PJ produced it. The director is Neill Blomkamp, and this is his first full length film. He gained a lot of attention (including PJ's) with some short films, and PJ was going to have him direct his film of the videogame Halo. Fortunately (in retrospect), that project fell through and he and PJ did this one instead. The budget was only $30M.
The film begins in a faux documentary style, recounting the arrival of an alien vessel over Johannesburg, South Africa. The aliens are stranded, in poor health and low on supplies. A multinational organization is put together to deal with the extraterrestrial refugees, who end up in a camp (a slum basically), the titular District 9. Tensions rise between the "prawns", as they are derisively nicknamed, and the locals, until a new camp is built far from the city and a civilian contractor is hired to forcibly evacuate the prawns to District 10.
This is about 15-20 minutes into the film, at which point it begins to intercut between the documentary style and a more traditional style. The transitions are seamless in the moment, but very effective in making the whole film seem real, like a piece of history. But that's not the important thing about this film. What's important is how the story unfolds from here on out. I called it "profoundly disturbing" earlier, and it is. It grabs your attention and yanks you right out of your comfort zone, making you think and feel things that you probably didn't want to think and feel. But you probably should anyway. Even now, after a good night's sleep , I still can't put words to it very well.
But I'll try.
D9 isn't just a great sci-fi film. It's a great film. But the sci-fi part is important. because what sci-fi is supposed to do is show a world that almost, but not quite, reflects our own. See, we know what we think about our present reality. We carry preconceived ideas and assumptions (schemas, to be geeky about it) that color our judgement. So when someone show us a reality like our own, we judge it based on what we already know (or think we know). But sci-fi allows the storyteller to show us a reality that is different enough from our own that our prejudices don't quite fit, but still be close enough to show us something about ourselves. D9 is hands down the best example I personally can think of for a film doing this. Just be forewarned, what it shows us about ourselves isn't very pretty. The humans really aren't the good guys here. And the thing is, no reasonably informed person can look at how the characters behave and tell themselves that people just wouldn't do that. Because people have done that. They've done exactly that. To other people, no less. You seriously think that we, as species, would treat a bunch of giant bugs from outer space better than we've treated other people? Not likely.
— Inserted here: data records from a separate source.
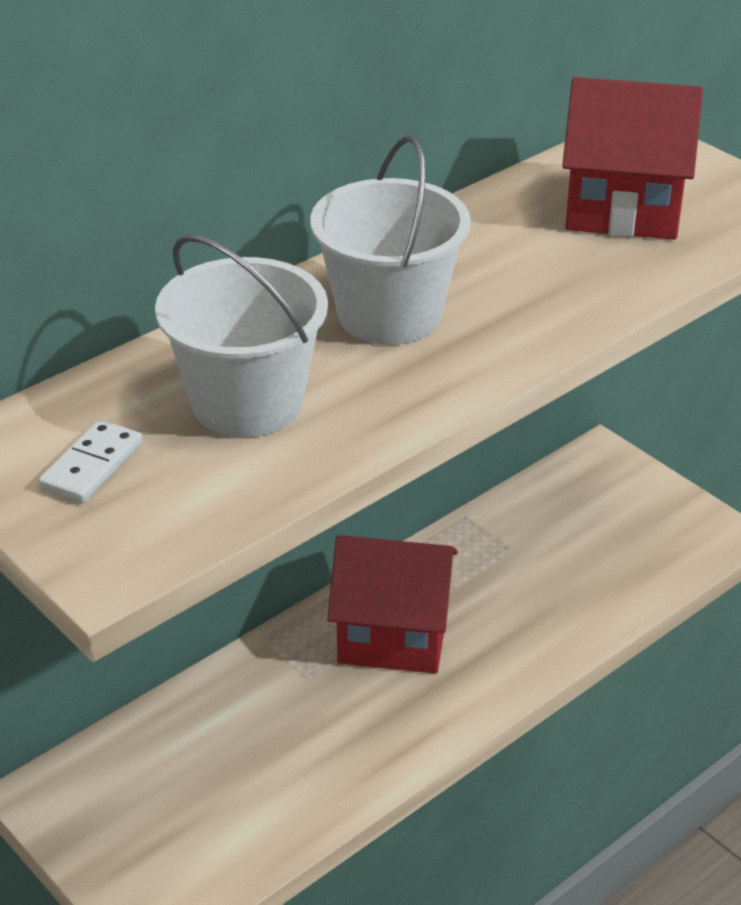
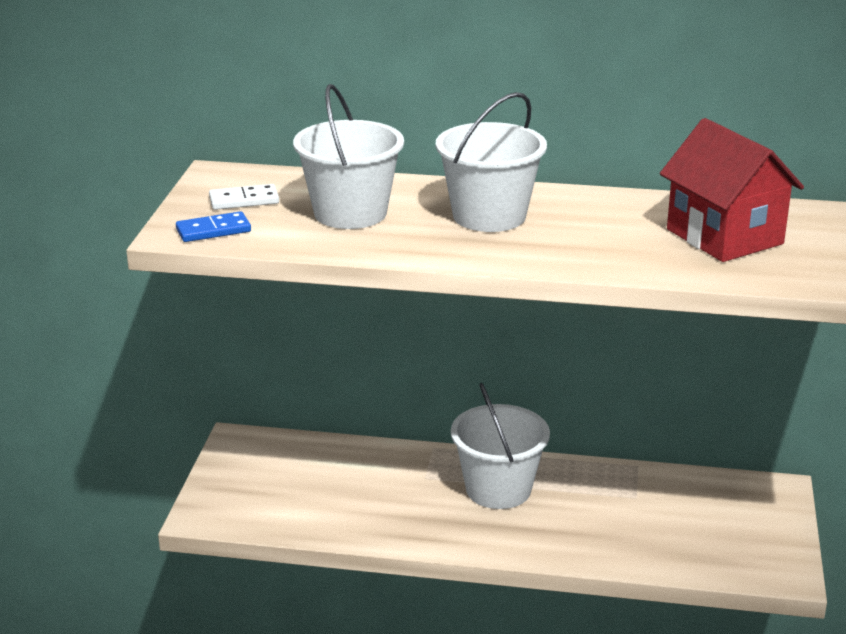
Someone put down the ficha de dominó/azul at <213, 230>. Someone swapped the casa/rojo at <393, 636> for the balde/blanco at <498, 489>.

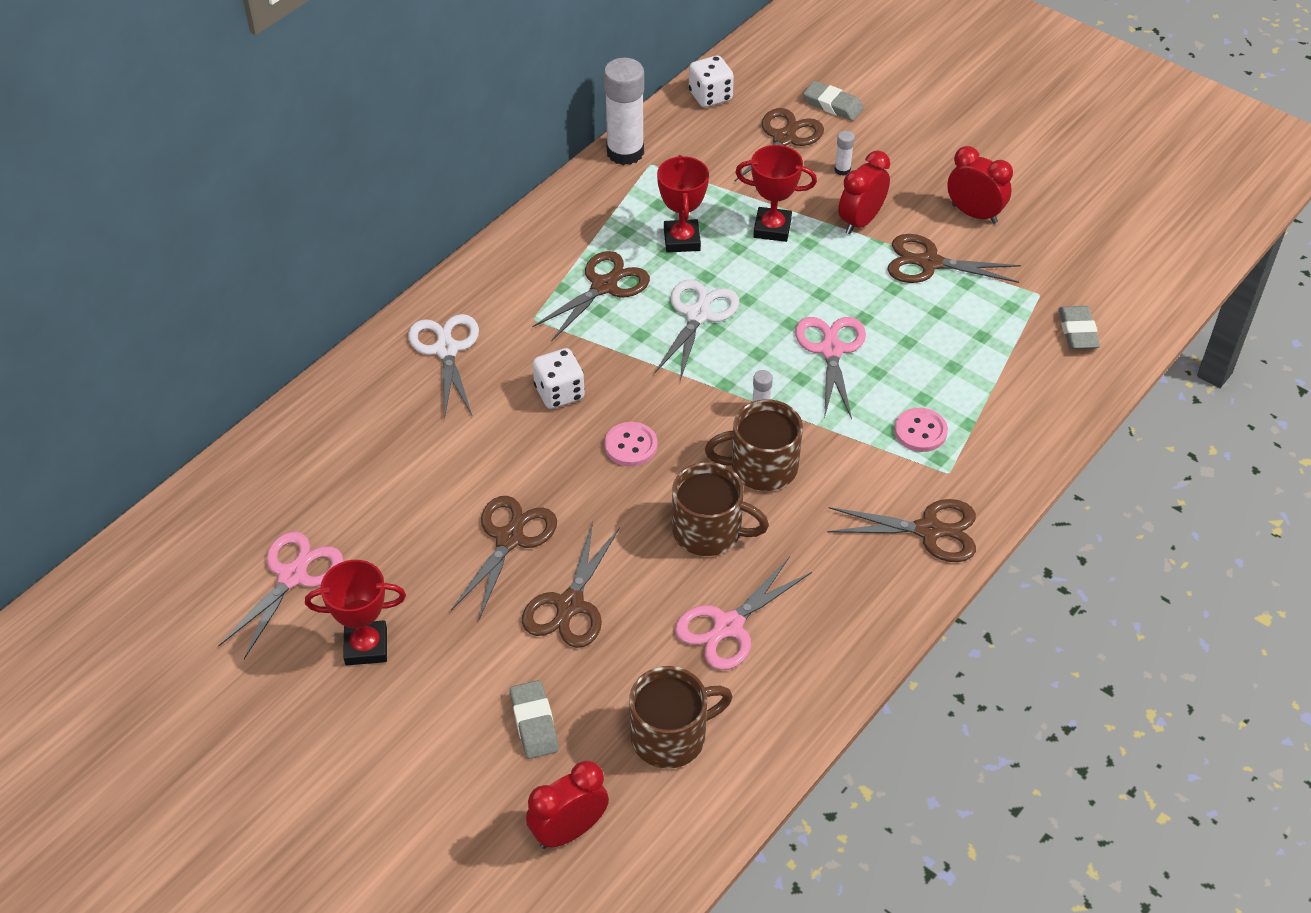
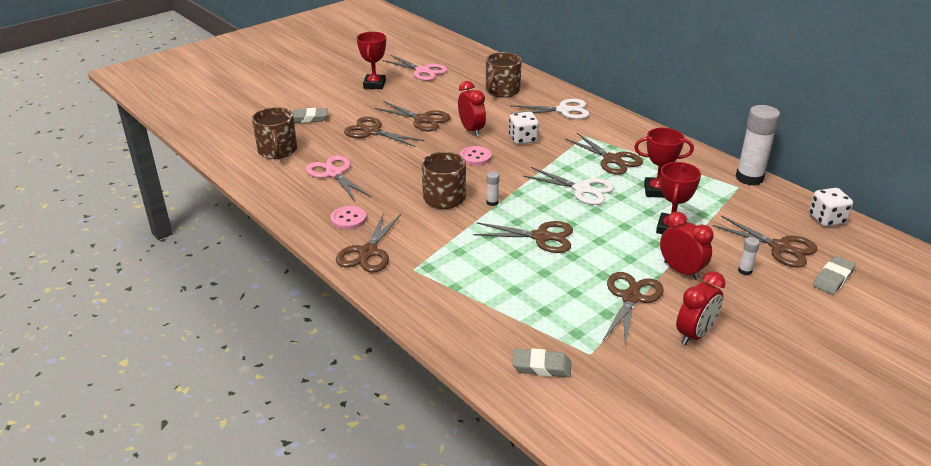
Someone carried the despertador/rojo from <569, 831> to <471, 130>. Someone carried the taza/marrón from <709, 531> to <502, 91>. Someone carried the botón/rosa from <920, 431> to <348, 219>. Someone repainted the tijeras/rosa at <831, 350>, which became the tijeras/marrón at <541, 237>.

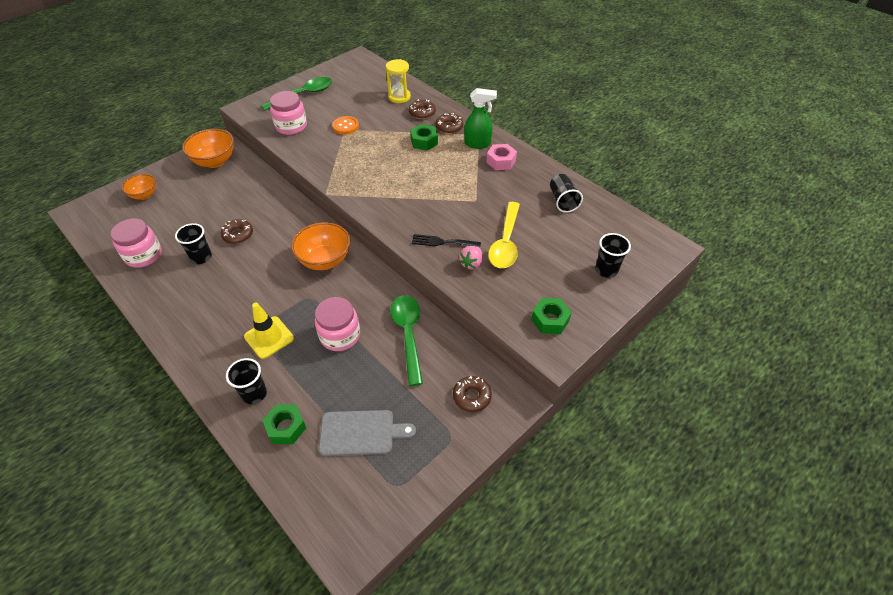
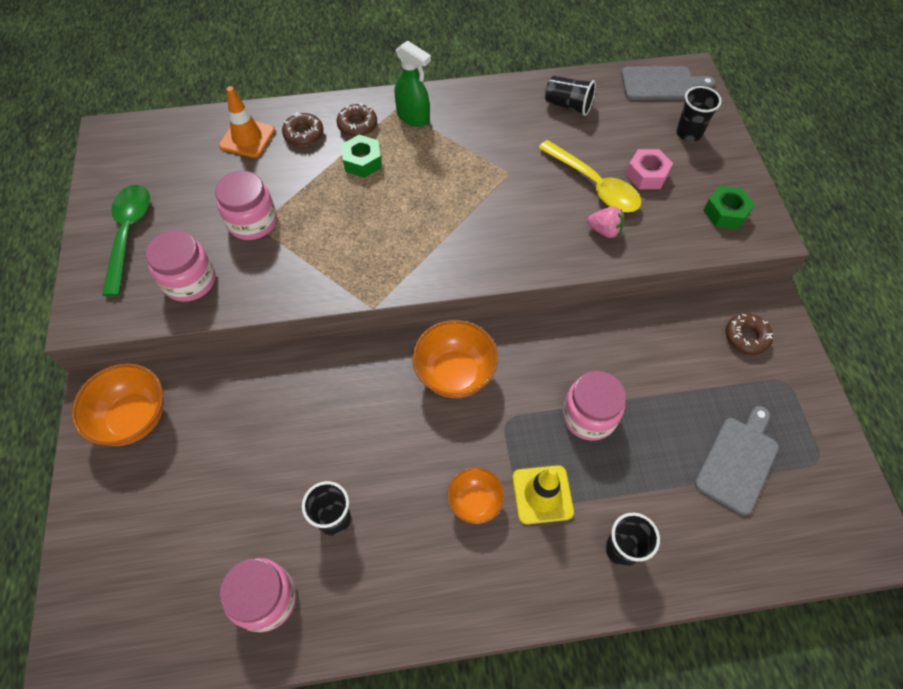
Someone took away the rosquilla/marrón at <238, 235>. Someone took away the tuerca/verde at <286, 427>. Someone took away the cuchara/verde at <408, 334>. Someone took away the tenedor/negro at <442, 242>. Someone put down the tabla de cortar/gris at <661, 84>. Someone carried the cuenco/naranja from <144, 195> to <475, 502>. Someone carried the tuerca/rosa from <501, 161> to <647, 175>. Someone swapped the botón/naranja at <345, 126> for the tarro/rosa at <252, 222>. Someone swapped the reloj de arena/amarillo at <399, 97> for the cono de tráfico/naranja at <247, 138>. Someone rotated the fresa/rosa at <471, 263> by 45 degrees counterclockwise. Someone rotated the pulverizador/verde at <478, 144> by 90 degrees clockwise.

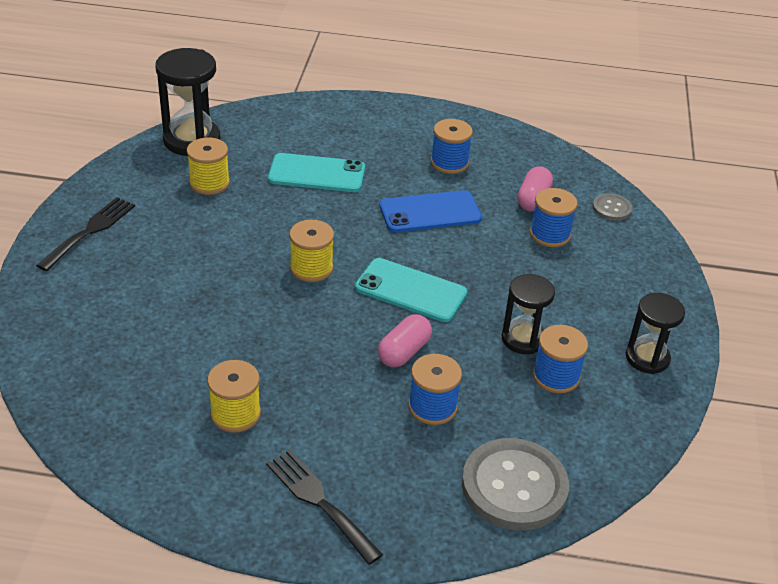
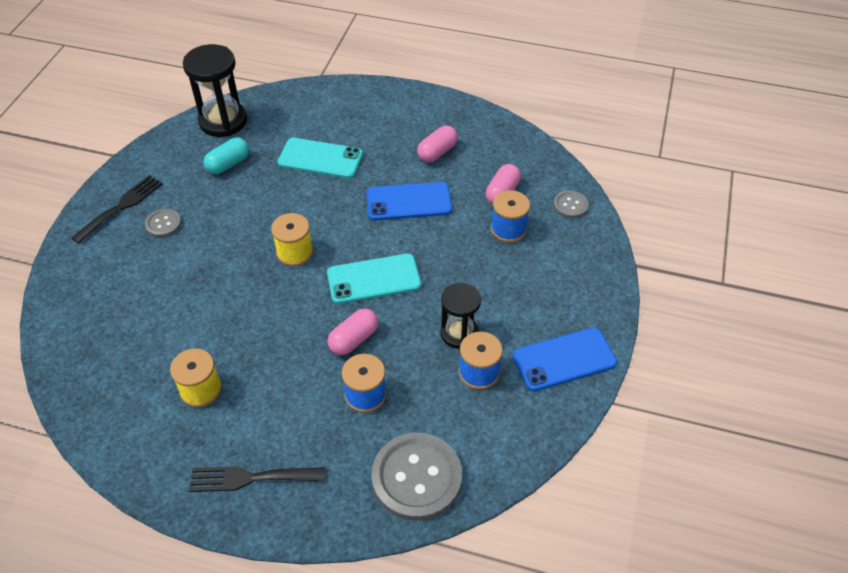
Someone put down the botón/gris at <163, 224>. Someone swapped the carrete/amarillo at <209, 183> for the cápsula/turquesa at <228, 164>. Someone swapped the carrete/azul at <449, 163> for the cápsula/rosa at <437, 152>. Someone swapped the reloj de arena/negro at <647, 358> for the móvil/azul at <564, 359>. Someone rotated the tenedor/negro at <319, 501> by 60 degrees counterclockwise. Someone rotated the móvil/turquesa at <411, 290> by 45 degrees counterclockwise.

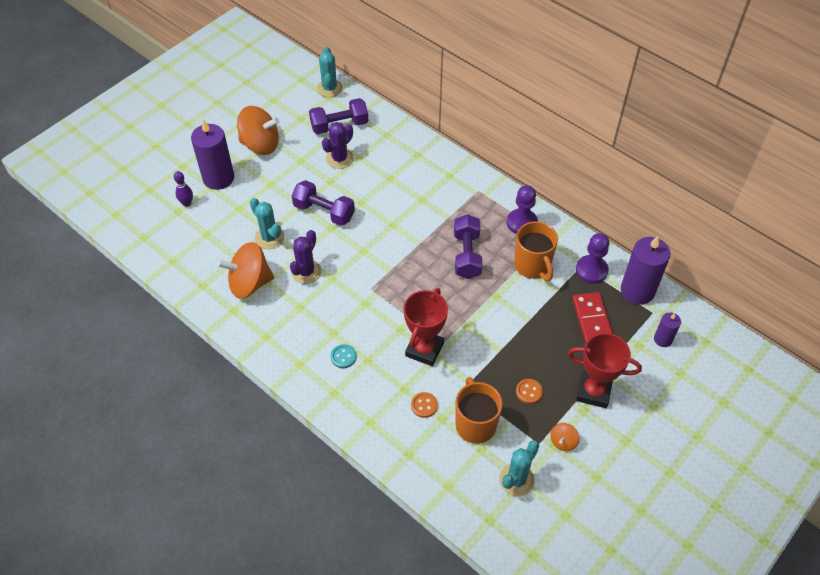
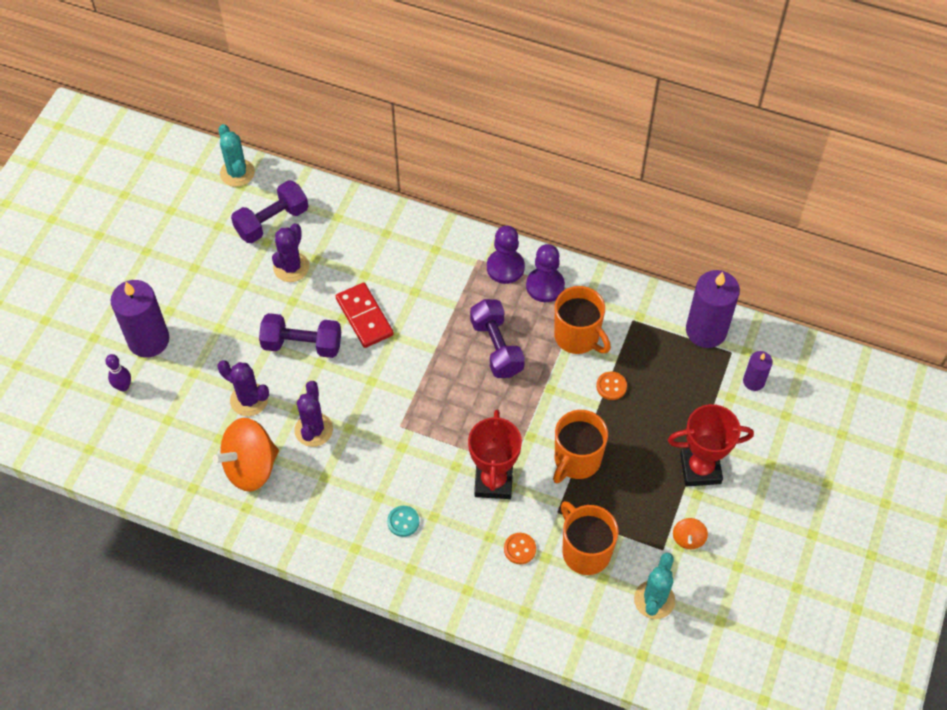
Someone took away the peonza/naranja at <260, 144>. Someone put down the taza/naranja at <576, 460>. Someone carried the botón/naranja from <529, 392> to <611, 386>. Someone carried the ficha de dominó/rojo from <592, 320> to <364, 317>. Someone carried the peón/morado from <591, 270> to <505, 267>. Someone repainted the cactus/turquesa at <269, 237>, which became the cactus/morado at <249, 400>.

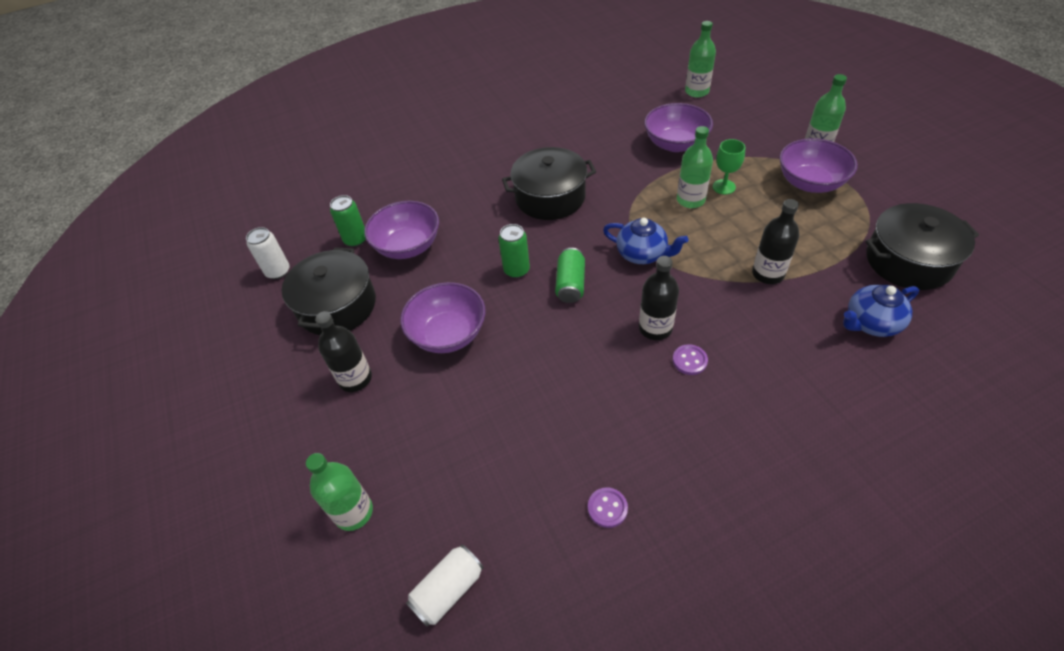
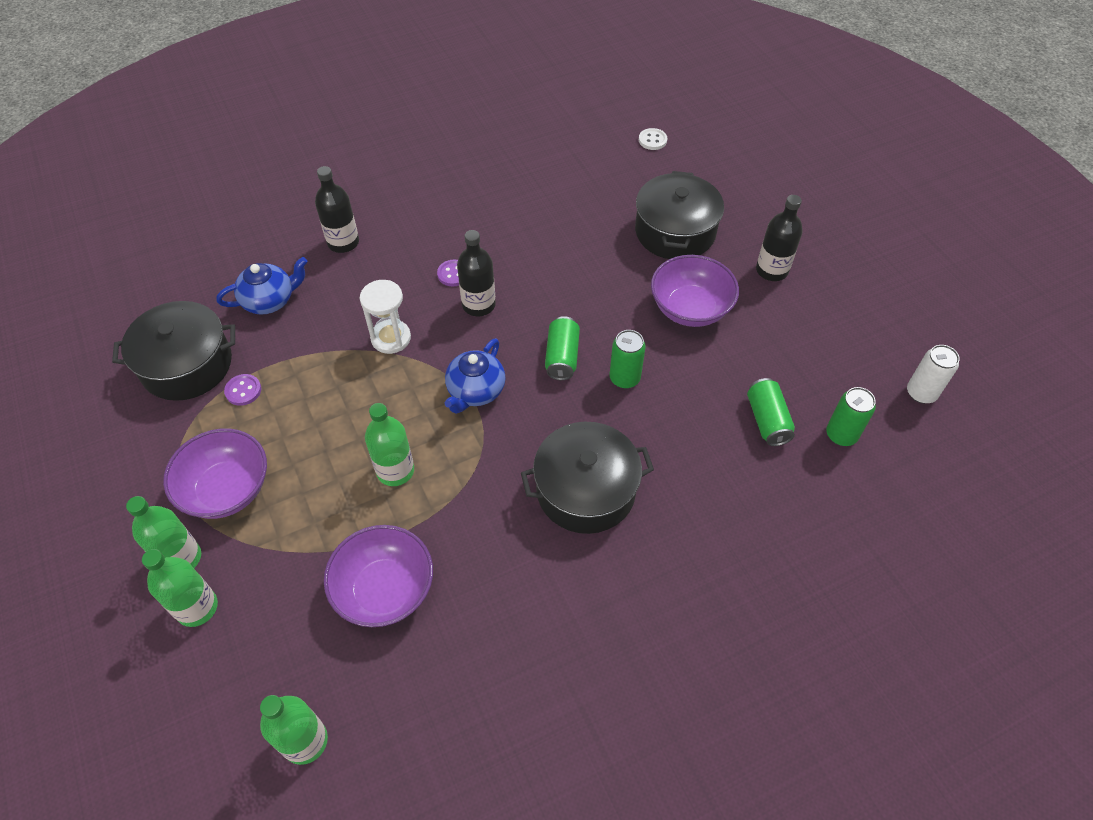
Someone took away the copa/verde at <724, 187>. Someone put down the reloj de arena/blanco at <391, 338>. Someone carried the olla/negro from <337, 306> to <675, 231>. Someone carried the botella/verde from <354, 512> to <197, 607>. Someone carried the botón/morado from <607, 508> to <243, 391>. Someone carried the botella/negro from <768, 274> to <343, 242>. Someone swapped the cuenco/morado at <408, 246> for the lata/verde at <767, 420>. Someone swapped the lata/blanco at <448, 590> for the botón/blanco at <652, 140>. Someone rotated the tetera/azul at <642, 254> by 90 degrees counterclockwise.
And yet somehow this little film manages to not be preachy or heavy-handed. Yes, it's violent, even gory. But none of it is gratuitous. The camera, like the story, never blinks, never flinches, never yields an inch. It simply shows us a very real possibility, I think the probability, of how we would act under these hypothetical circumstances. And as much as I'd like to believe Blomkamp is wrong, I can't quite make myself believe that. History just doesn't bear it out.